Ronald Isley’s cool factor doesn’t have an expiration date. At 70 years-young, his immaculate voice conjures memories for those who came of age during the soul era and his sleek Mr. Biggs persona has allowed him to continue creating baby making music for the hip-hop generation.
Solidified through theatrical-like collaborations with R. Kelly, Isley also remains connected with the youth through hip-hop and R&B producers who have made him one of the most sampled artists of all time. But years before any hip-hop enthusiast took notice, Isley, along with brothers O’Kelly, Rudolph, Marvin and Ernie, assembled an illustrious career that earned him a place in the prestigious Rock and Roll Hall of Fame.
Since breaking into the music industry in 1959 with the single “Twist and Shout,” Isley has released a hit record in every decade. However, Isley also endured several major setbacks over the years that caused him to re-evaluate his personal and professional life.
In 2006, Isley was sentenced to 37 months in prison for tax evasion and he was released one month before his younger brother, Marvin, died due to complications from diabetes. Shortly after his brother’s death, Isley returned to music with the release of his solo album, Mr. I. But due to changes at his record label, Island Def Jam, and creative differences with label head L.A. Reid, the album failed to generate a significant buzz with fans.
So Isley decided to return to the basics of making great love songs. He has reconnected with his brother, Ernie, for a new album that will likely feature R. Kelly, Kanye West and Tricky Stewart. Isley’s timeless efforts make him an anomaly in the ever-changing music industry that breeds on the vitality of youth. Artists of this generation would be wise to study how Isley evolved musically without allowing personal demons to fester and destroy his career.
Isley reveals the secret to longevity in the music industry, adapting to change, and the genius of Mr. Biggs. Take notes. Class is in session.
You will be performing at Chastain Park in Atlanta along with El DeBarge on Saturday, Sept. 3. What can fans expect from the show?
I try to do it all. I’ve had so many successful albums that sometimes it’s easy to leave some things out. But I will try to do songs from back in the day, and the new songs that are out right now.
There aren’t many artists who have a catalog that is as extensive as yours. Considering the artists who are out today, which ones do you believe could achieve longevity?

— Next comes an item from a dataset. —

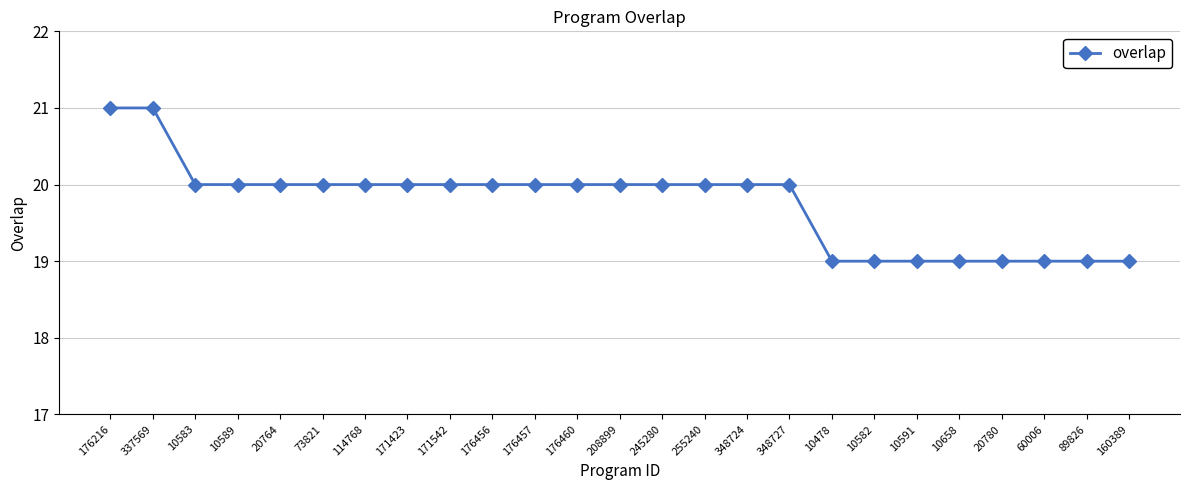

Where does the data first go above 20?

176216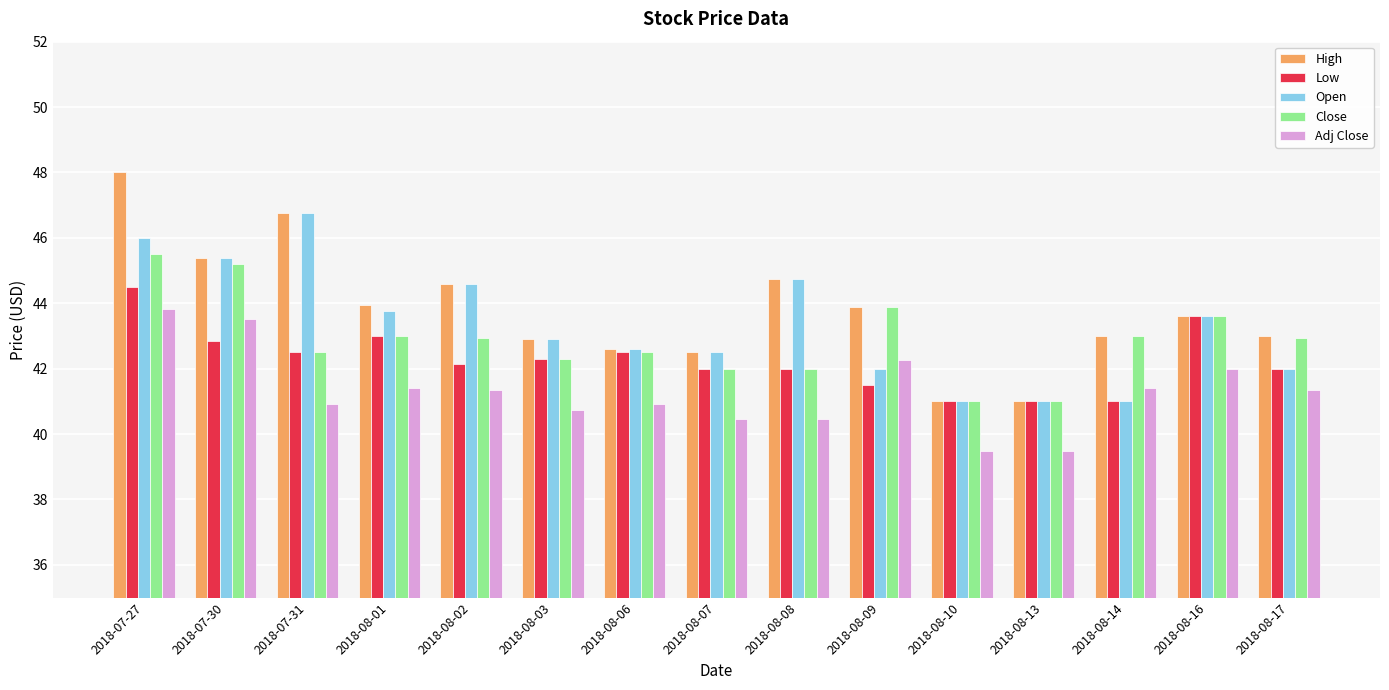

What is the difference between the second highest and second lowest values in the Adj Close series?

4.0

Some of the musicians are still growing. Artists like Maxwell, Alicia Keys, Chris Brown, and Trey Songz. A lot of them are still finding their place. They are all friends of ours, but it will take time to prove if they can have longevity. You have to do whatever it takes. It’s a certain point you have to prove to make the people say, “wow.” That gives you energy to prove yourself.
There are artists who dream of being in the music industry. For the artists who are just starting out, what should they expect?
When you’re young, you never know what’s ahead of you. You can sometimes miss out on important things if you don’t pay attention to what’s going on around you. But it’s going to take a little bit of time to see how those new artists are able to adapt to the changes that will occur in their personal and professional lives.
When it comes to hip-hop, a lot of the producers have sampled your voice and music. How do you feel about being one of the most sampled artists in hip-hop history?
Being one of the most sampled artists in hip-hop is a compliment. It feels great that they have noticed the music that we have done after all these years. And that their audience has gravitated towards our music. All of that feels good.
Your work with R. Kelly also allowed a new generation of music lovers to become familiar with your music. Why were you guys able to connect musically?
Mr. Biggs was the first of its kind in music. It was like we were doing a stage play with the songs “Down Low,” and “Contagious.” It was very successful. It’s hard to duplicate that kind of music with any other artist. But it’s something that R. Kelly and I can duplicate at any moment. We’re in the studio now working on my next album.
R. Kelly joined you on stage when you received a tribute and the Legend Award at the Soul Train Awards. How did it feel to be honored?
Sometimes you don’t know what your going to do during those moments. It was such a long night. You see so many great artists at one time. I didn’t know what I would do or say. Those nights, you never know what will happen. But it turned out well.
I’m sure you are always thinking of ways to make a new hit song or album. But do you ever sit back and reflect on the great things that you have accomplished?
I think about it all the time. We know that our gifts are all from God. Before we became famous, we prayed for all of the success that we have had. It’s been a prayer that has been answered for us. This has all been a tremendous feeling.